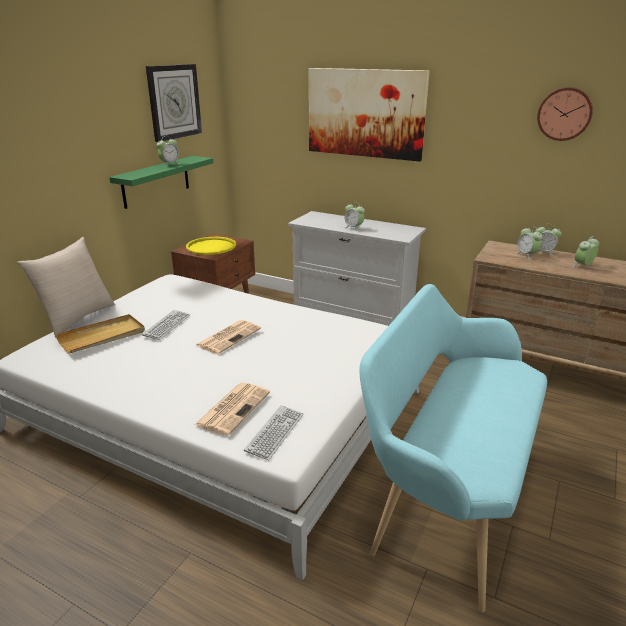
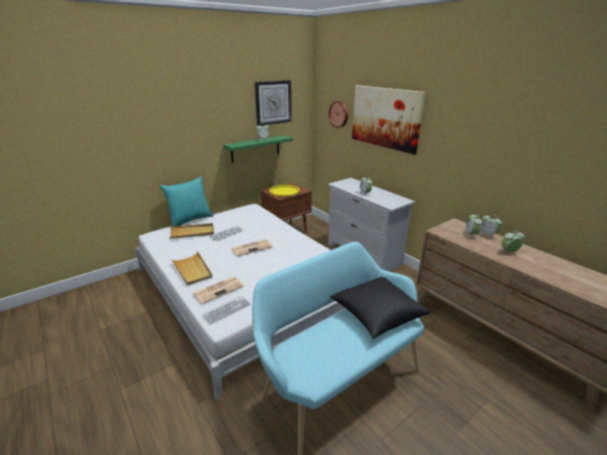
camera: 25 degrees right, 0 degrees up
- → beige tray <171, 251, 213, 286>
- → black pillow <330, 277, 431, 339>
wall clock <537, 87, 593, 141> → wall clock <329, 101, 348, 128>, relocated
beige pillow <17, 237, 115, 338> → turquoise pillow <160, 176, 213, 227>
——————————
▸ BRIEF:
Look through the listing above and count the lines where the string "pillow" appears. Report the number only.

▸ YOUR RESPONSE:
2